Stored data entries
^^^^^^^^

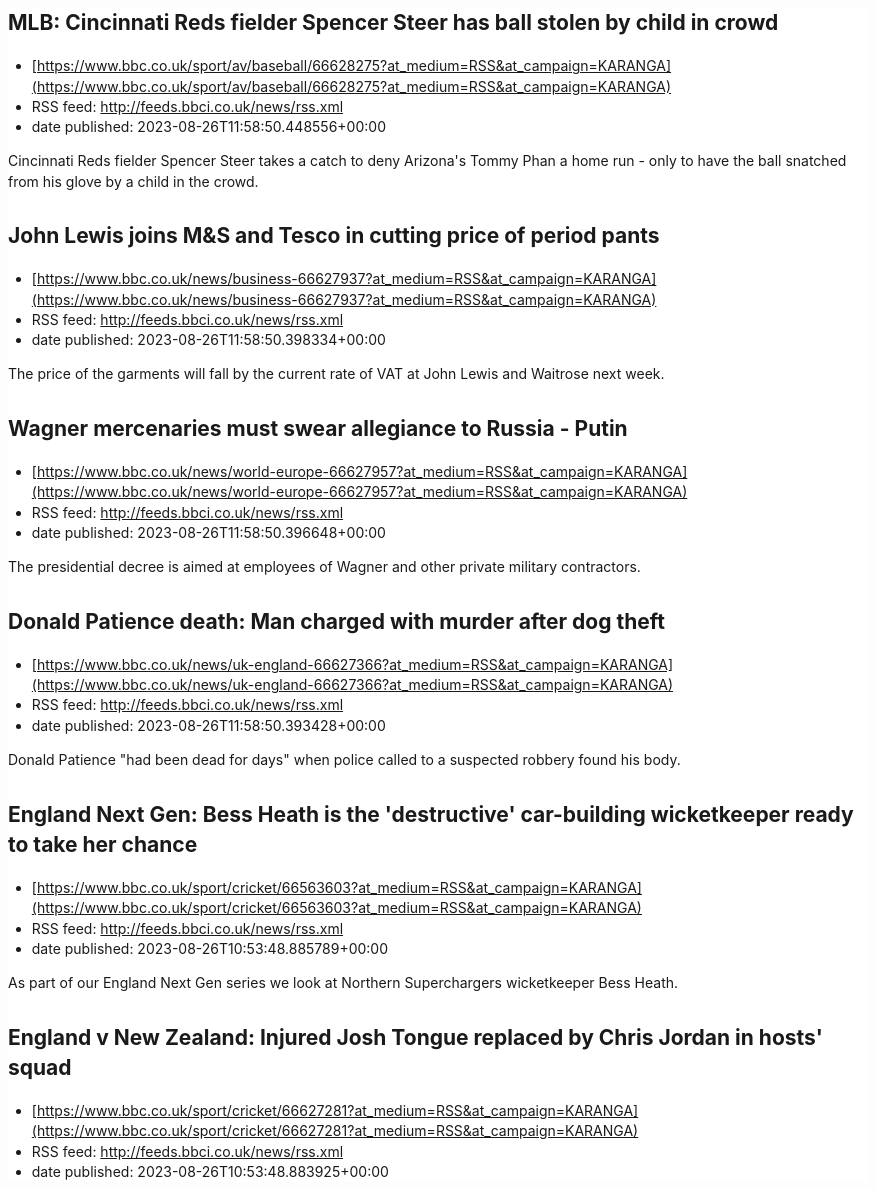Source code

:## MLB: Cincinnati Reds fielder Spencer Steer has ball stolen by child in crowd
 - [https://www.bbc.co.uk/sport/av/baseball/66628275?at_medium=RSS&at_campaign=KARANGA](https://www.bbc.co.uk/sport/av/baseball/66628275?at_medium=RSS&at_campaign=KARANGA)
 - RSS feed: http://feeds.bbci.co.uk/news/rss.xml
 - date published: 2023-08-26T11:58:50.448556+00:00

Cincinnati Reds fielder Spencer Steer takes a catch to deny Arizona's Tommy Phan a home run - only to have the ball snatched from his glove by a child in the crowd.

## John Lewis joins M&S and Tesco in cutting price of period pants
 - [https://www.bbc.co.uk/news/business-66627937?at_medium=RSS&at_campaign=KARANGA](https://www.bbc.co.uk/news/business-66627937?at_medium=RSS&at_campaign=KARANGA)
 - RSS feed: http://feeds.bbci.co.uk/news/rss.xml
 - date published: 2023-08-26T11:58:50.398334+00:00

The price of the garments will fall by the current rate of VAT at John Lewis and Waitrose next week.

## Wagner mercenaries must swear allegiance to Russia - Putin
 - [https://www.bbc.co.uk/news/world-europe-66627957?at_medium=RSS&at_campaign=KARANGA](https://www.bbc.co.uk/news/world-europe-66627957?at_medium=RSS&at_campaign=KARANGA)
 - RSS feed: http://feeds.bbci.co.uk/news/rss.xml
 - date published: 2023-08-26T11:58:50.396648+00:00

The presidential decree is aimed at employees of Wagner and other private military contractors.

## Donald Patience death: Man charged with murder after dog theft
 - [https://www.bbc.co.uk/news/uk-england-66627366?at_medium=RSS&at_campaign=KARANGA](https://www.bbc.co.uk/news/uk-england-66627366?at_medium=RSS&at_campaign=KARANGA)
 - RSS feed: http://feeds.bbci.co.uk/news/rss.xml
 - date published: 2023-08-26T11:58:50.393428+00:00

Donald Patience "had been dead for days" when police called to a suspected robbery found his body.

## England Next Gen: Bess Heath is the 'destructive' car-building wicketkeeper ready to take her chance
 - [https://www.bbc.co.uk/sport/cricket/66563603?at_medium=RSS&at_campaign=KARANGA](https://www.bbc.co.uk/sport/cricket/66563603?at_medium=RSS&at_campaign=KARANGA)
 - RSS feed: http://feeds.bbci.co.uk/news/rss.xml
 - date published: 2023-08-26T10:53:48.885789+00:00

As part of our England Next Gen series we look at Northern Superchargers wicketkeeper Bess Heath.

## England v New Zealand: Injured Josh Tongue replaced by Chris Jordan in hosts' squad
 - [https://www.bbc.co.uk/sport/cricket/66627281?at_medium=RSS&at_campaign=KARANGA](https://www.bbc.co.uk/sport/cricket/66627281?at_medium=RSS&at_campaign=KARANGA)
 - RSS feed: http://feeds.bbci.co.uk/news/rss.xml
 - date published: 2023-08-26T10:53:48.883925+00:00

^^^^^^^^

The task
Revise the lines from the one containing "Cincinnati Reds fielder Spencer Steer takes" through the one containing "As part of our", replacing "RSS feed" with "News feed" and leaving everything else as it is. Return only those lines.

Exercise result
Cincinnati Reds fielder Spencer Steer takes a catch to deny Arizona's Tommy Phan a home run - only to have the ball snatched from his glove by a child in the crowd.

## John Lewis joins M&S and Tesco in cutting price of period pants
 - [https://www.bbc.co.uk/news/business-66627937?at_medium=RSS&at_campaign=KARANGA](https://www.bbc.co.uk/news/business-66627937?at_medium=RSS&at_campaign=KARANGA)
 - News feed: http://feeds.bbci.co.uk/news/rss.xml
 - date published: 2023-08-26T11:58:50.398334+00:00

The price of the garments will fall by the current rate of VAT at John Lewis and Waitrose next week.

## Wagner mercenaries must swear allegiance to Russia - Putin
 - [https://www.bbc.co.uk/news/world-europe-66627957?at_medium=RSS&at_campaign=KARANGA](https://www.bbc.co.uk/news/world-europe-66627957?at_medium=RSS&at_campaign=KARANGA)
 - News feed: http://feeds.bbci.co.uk/news/rss.xml
 - date published: 2023-08-26T11:58:50.396648+00:00

The presidential decree is aimed at employees of Wagner and other private military contractors.

## Donald Patience death: Man charged with murder after dog theft
 - [https://www.bbc.co.uk/news/uk-england-66627366?at_medium=RSS&at_campaign=KARANGA](https://www.bbc.co.uk/news/uk-england-66627366?at_medium=RSS&at_campaign=KARANGA)
 - News feed: http://feeds.bbci.co.uk/news/rss.xml
 - date published: 2023-08-26T11:58:50.393428+00:00

Donald Patience "had been dead for days" when police called to a suspected robbery found his body.

## England Next Gen: Bess Heath is the 'destructive' car-building wicketkeeper ready to take her chance
 - [https://www.bbc.co.uk/sport/cricket/66563603?at_medium=RSS&at_campaign=KARANGA](https://www.bbc.co.uk/sport/cricket/66563603?at_medium=RSS&at_campaign=KARANGA)
 - News feed: http://feeds.bbci.co.uk/news/rss.xml
 - date published: 2023-08-26T10:53:48.885789+00:00

As part of our England Next Gen series we look at Northern Superchargers wicketkeeper Bess Heath.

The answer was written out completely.